Algae can switch on and off a quantum effect - coherence - researchers have found. This biological "kill switch" helps the organism harvest solar energy during photosynthesis with more efficiency.

In the future, scientists could draw inspiration from pond scum to design better organic solar cells and superfast electronic devices.

Previous research has shown that quantum mechanics are at work in living organisms and not just laboratory setting. Now, researchers at the University of New South Wales have found that certain species of algae can turn on and off quantum coherence during photosynthesis. These algae live at the bottom of water bodies, meaning that they get low amounts of sunlight. Using a "kill switch" helps them use the limited amount of sunlight efficiently.

In 2010, the team at UNSW and colleagues had observed quantum coherence in the molecules of light harvesting systems that were transferring energy. The phenomenon was seen in two different cryptophyte species.

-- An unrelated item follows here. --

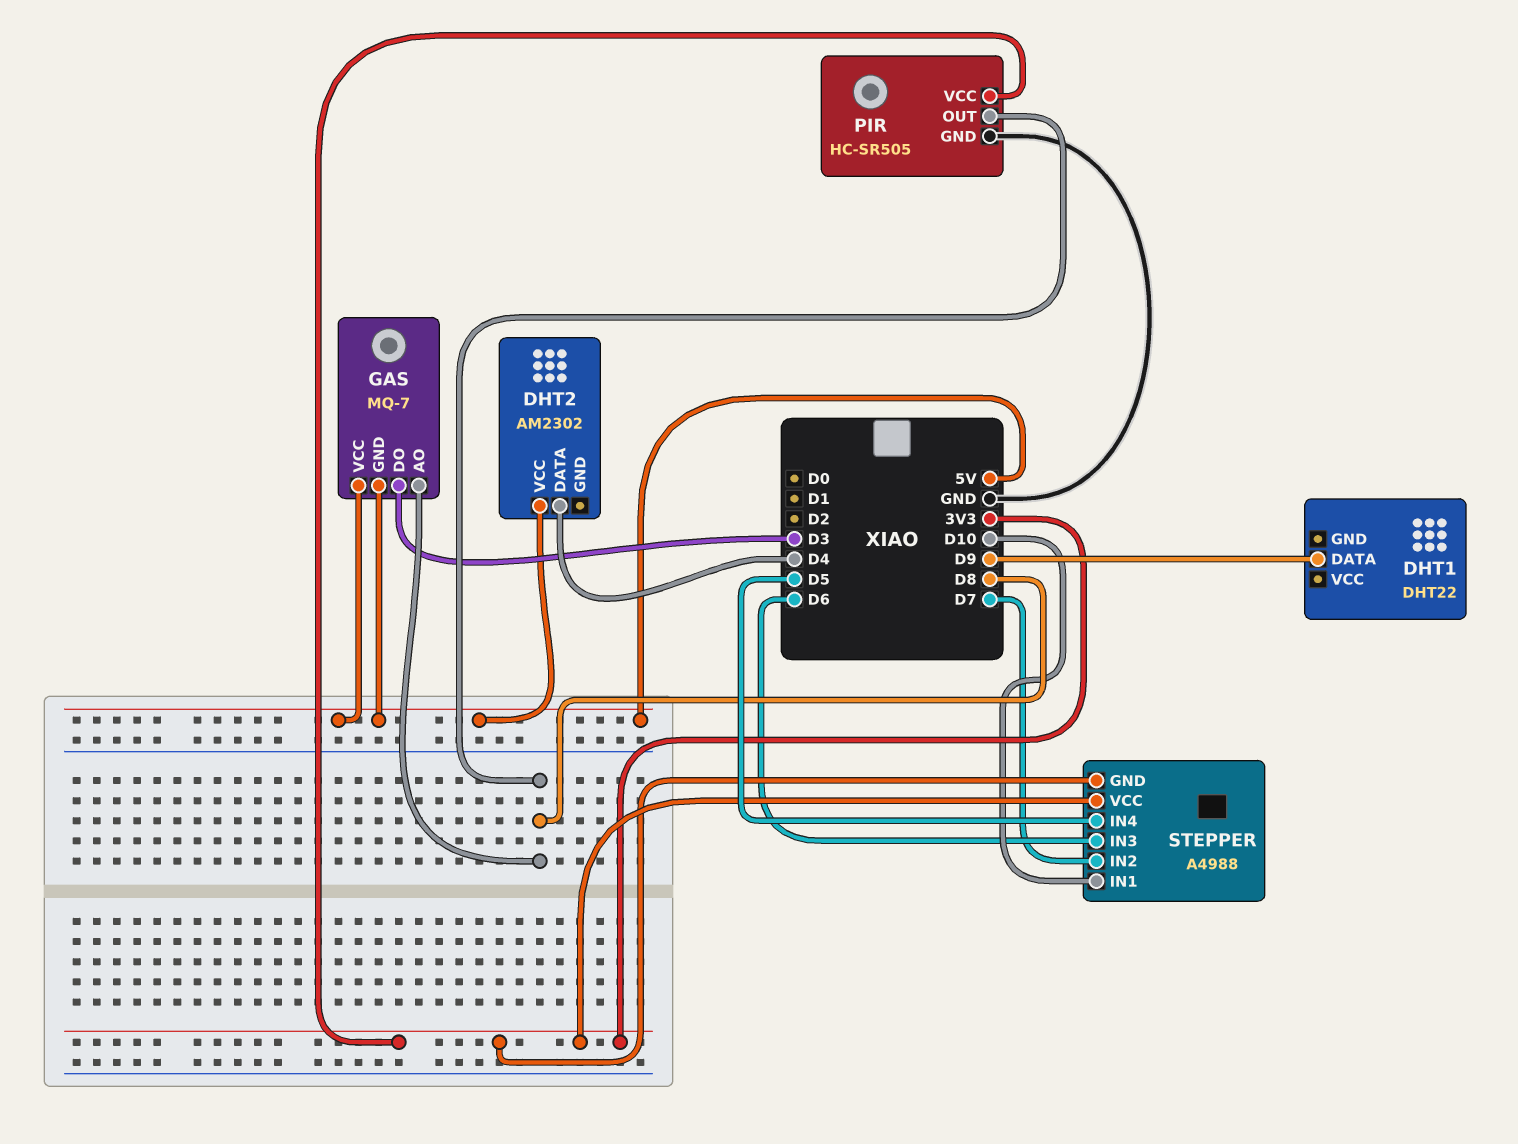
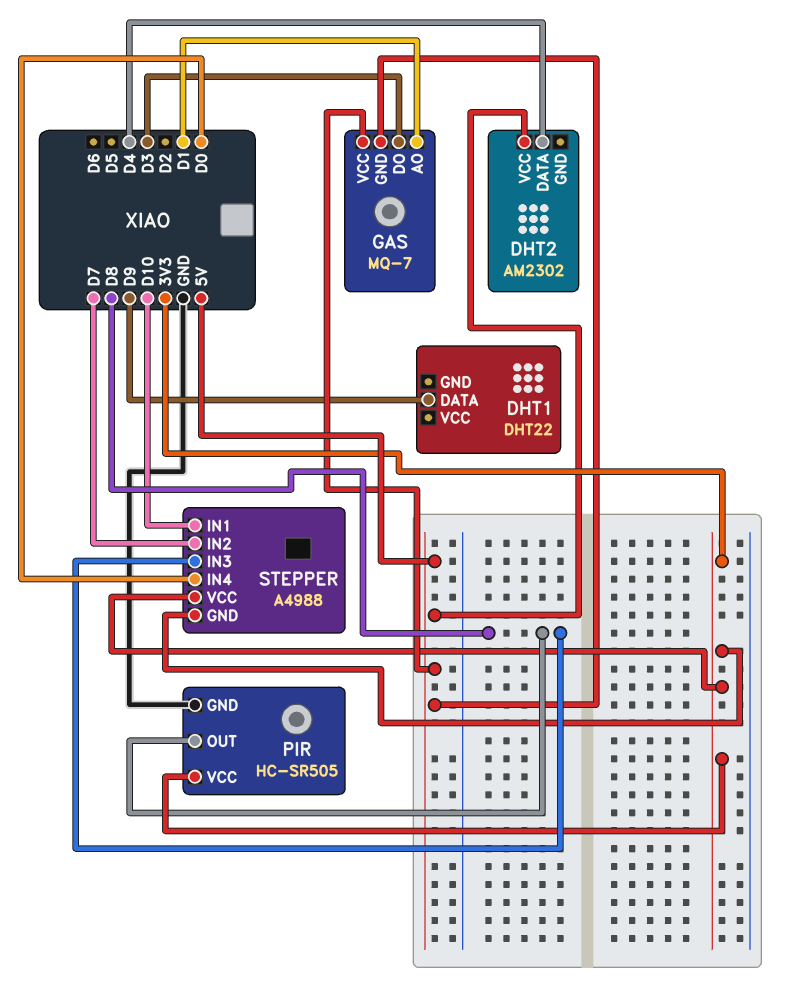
GAS pin AO: D8 -> D1
STEPPER pin IN3: D6 -> D8
STEPPER pin IN4: D5 -> D0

In quantum coherence during photosynthesis, energy waves temporarily exist in multiple locations at once, The Australian reported.

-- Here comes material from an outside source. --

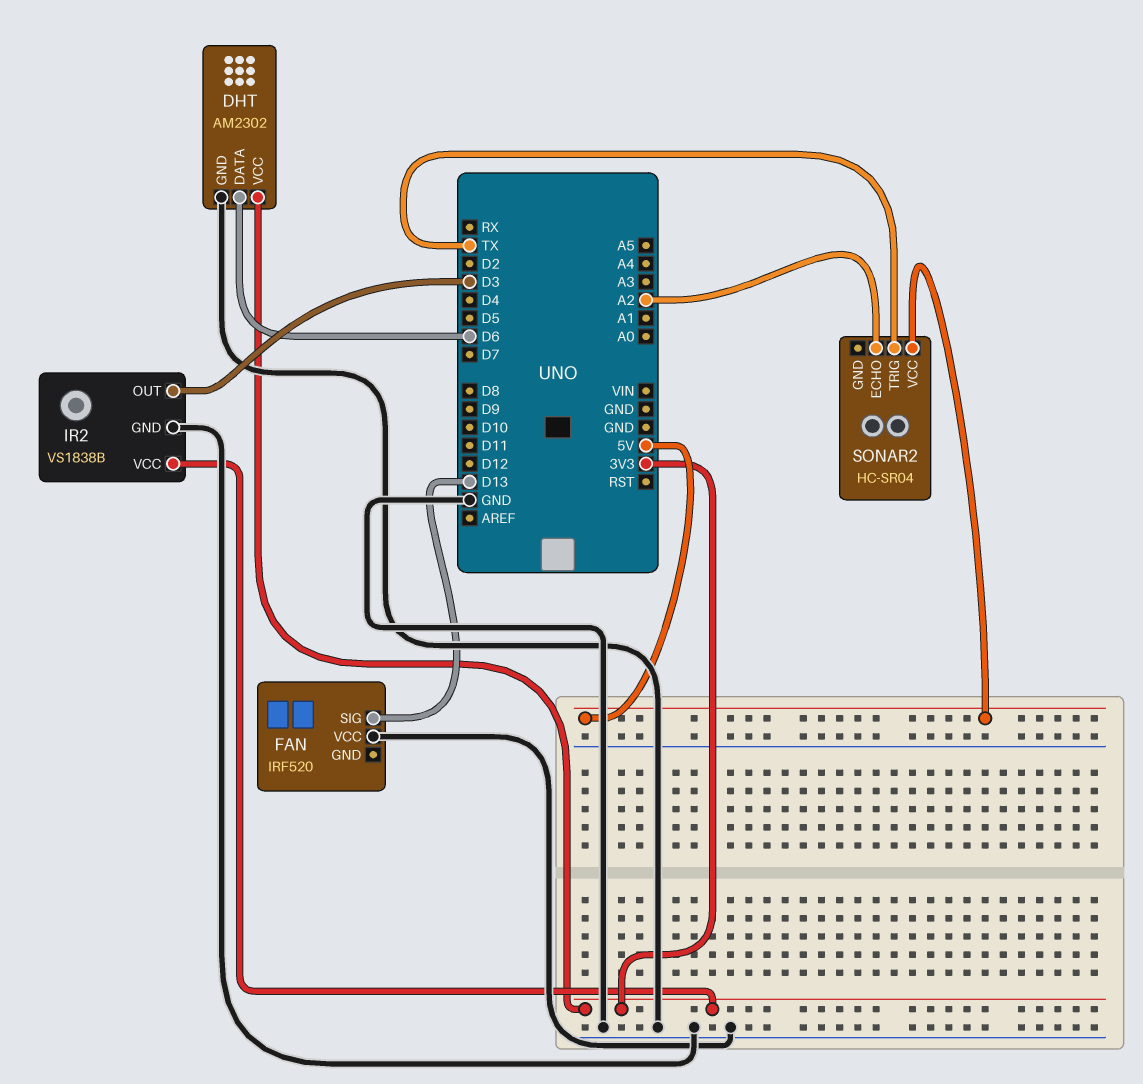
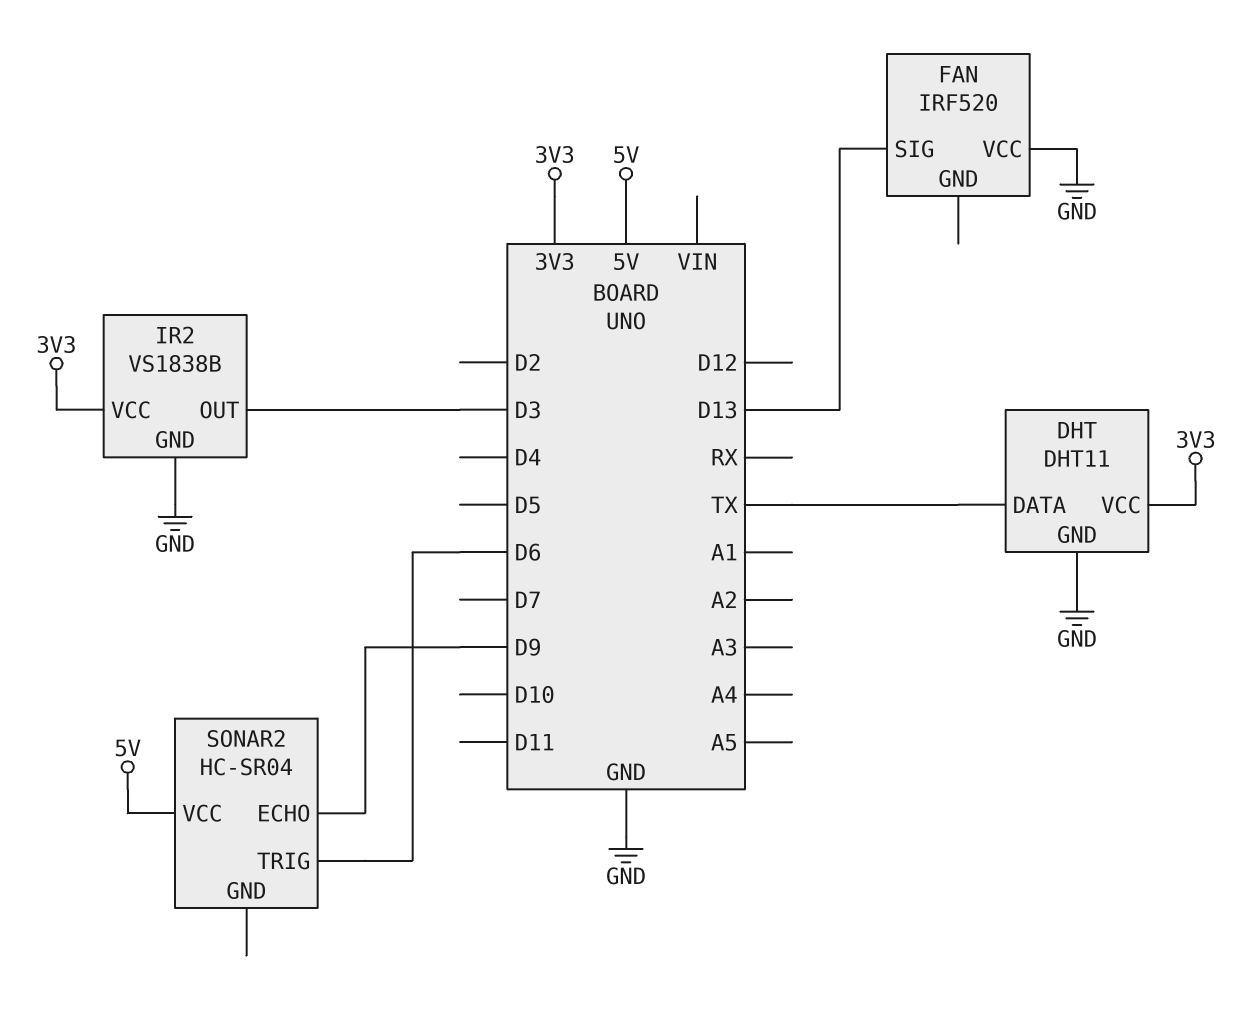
DHT: AM2302 -> DHT11
DHT pin DATA: D6 -> TX
SONAR2 pin ECHO: A2 -> D9
SONAR2 pin TRIG: TX -> D6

Green sulphur bacteria lives in dark places and also uses quantum mechanics to increase efficiency of photosynthesis.

"We studied tiny single-celled algae called cryptophytes that thrive in the bottom of pools of water, or under thick ice, where very little light reaches them," said senior author, Professor Paul Curmi, of the UNSW School of Physics.

"Most cryptophytes have a light-harvesting system where quantum coherence is present. But we have found a class of cryptophytes where it is switched off because of a genetic mutation that alters the shape of a light-harvesting protein," Curmi said in a news release.

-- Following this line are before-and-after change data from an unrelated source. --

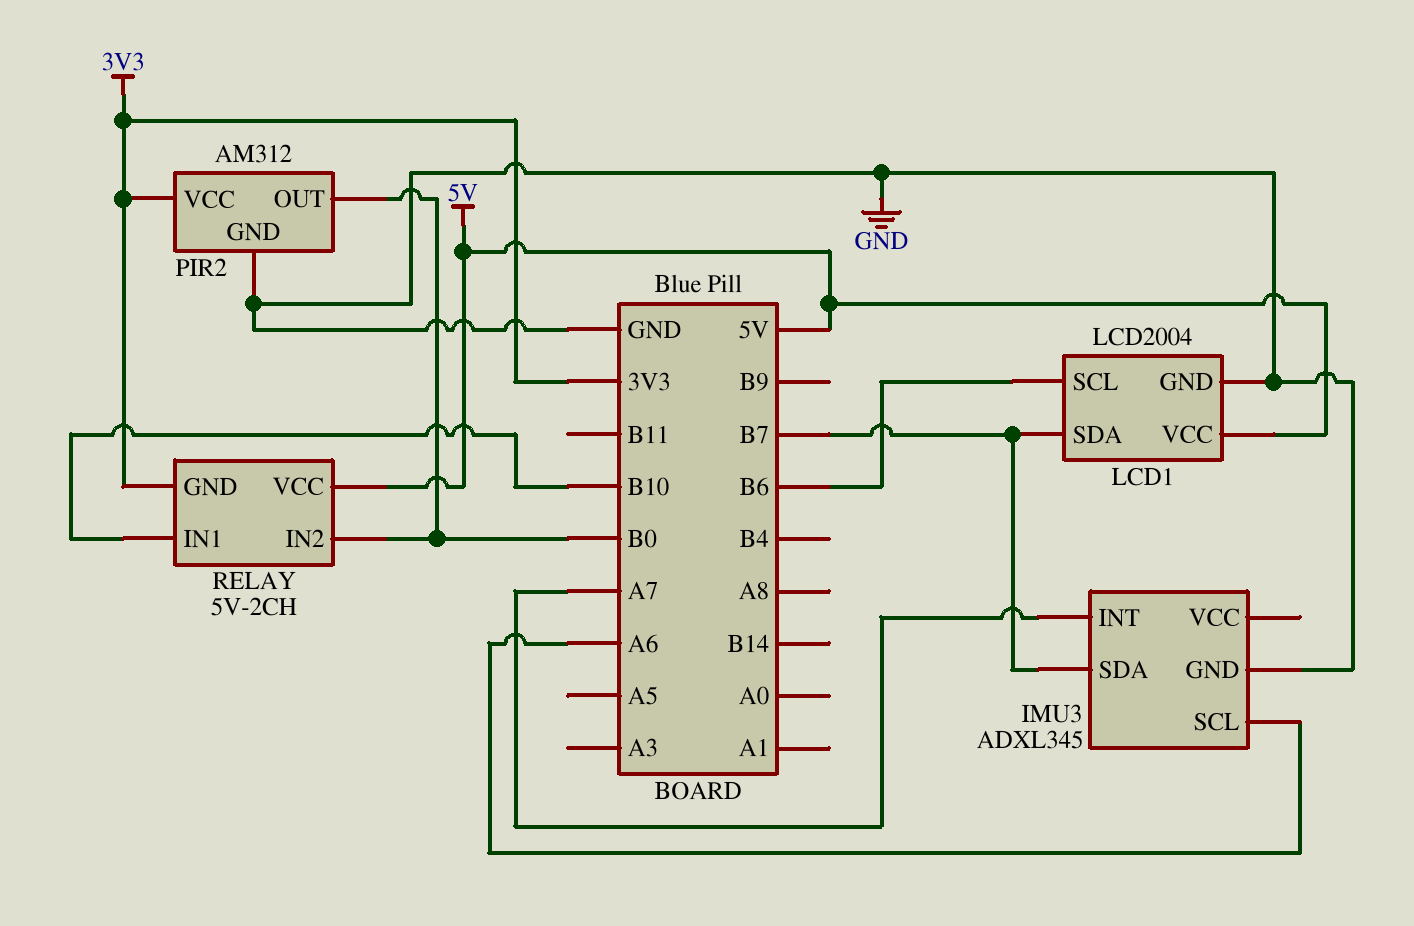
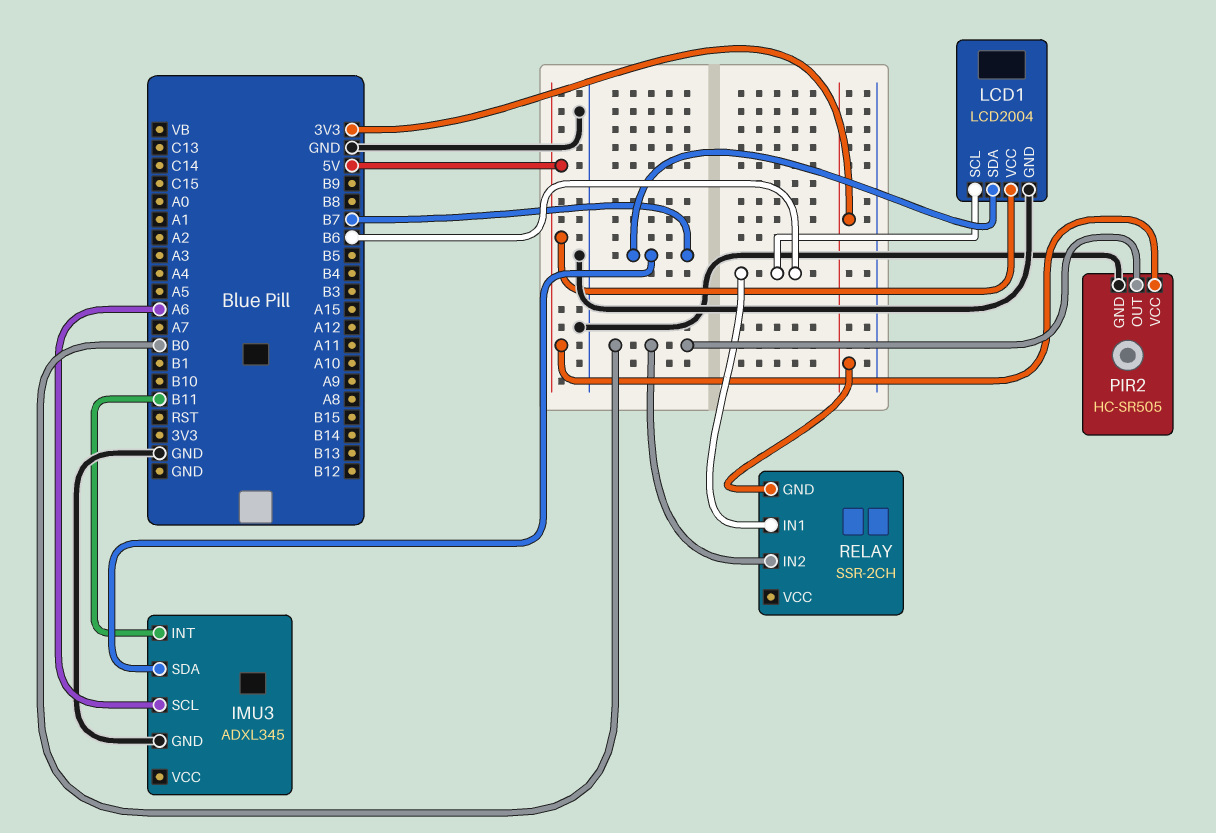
IMU3 pin INT: A7 -> B11
PIR2: AM312 -> HC-SR505
PIR2 pin VCC: 3V3 -> 5V
RELAY: 5V-2CH -> SSR-2CH
RELAY pin IN1: B10 -> B6
RELAY pin VCC: 5V -> none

According to the researchers, using quantum coherence helps bacteria and algae survive in low light areas. Once light harvesting molecules trap light, they need to send the light to a reaction center as fast as possible. At the reaction center, light is converted into chemical energy. Previous assumption was that light is sent randomly to the center. Now, researchers believe that quantum coherence could allow light harvesting molecules to test every possible way to make energy transfer more efficient.

For the study, researchers used x-ray crystallography to understand the crystal structure that harvests and sends light.

They found that two out of three cryptophytes species studied had a genetic mutation in the crystals. The altered genes add an extra amino acid to the protein group and disrupt the quantum coherence. "This shows cryptophytes have evolved an elegant but powerful genetic switch to control coherence and change the mechanisms used for light harvesting," said Professor Curmi.

Understanding quantum mechanics at work in nature could help scientists make energy efficient solar cells and electronic devices. In the next part of the research, UNSW scientists will be comparing the biology of different cryptophytes.

The study is published in the journal Proceedings of the National Academy of Sciences.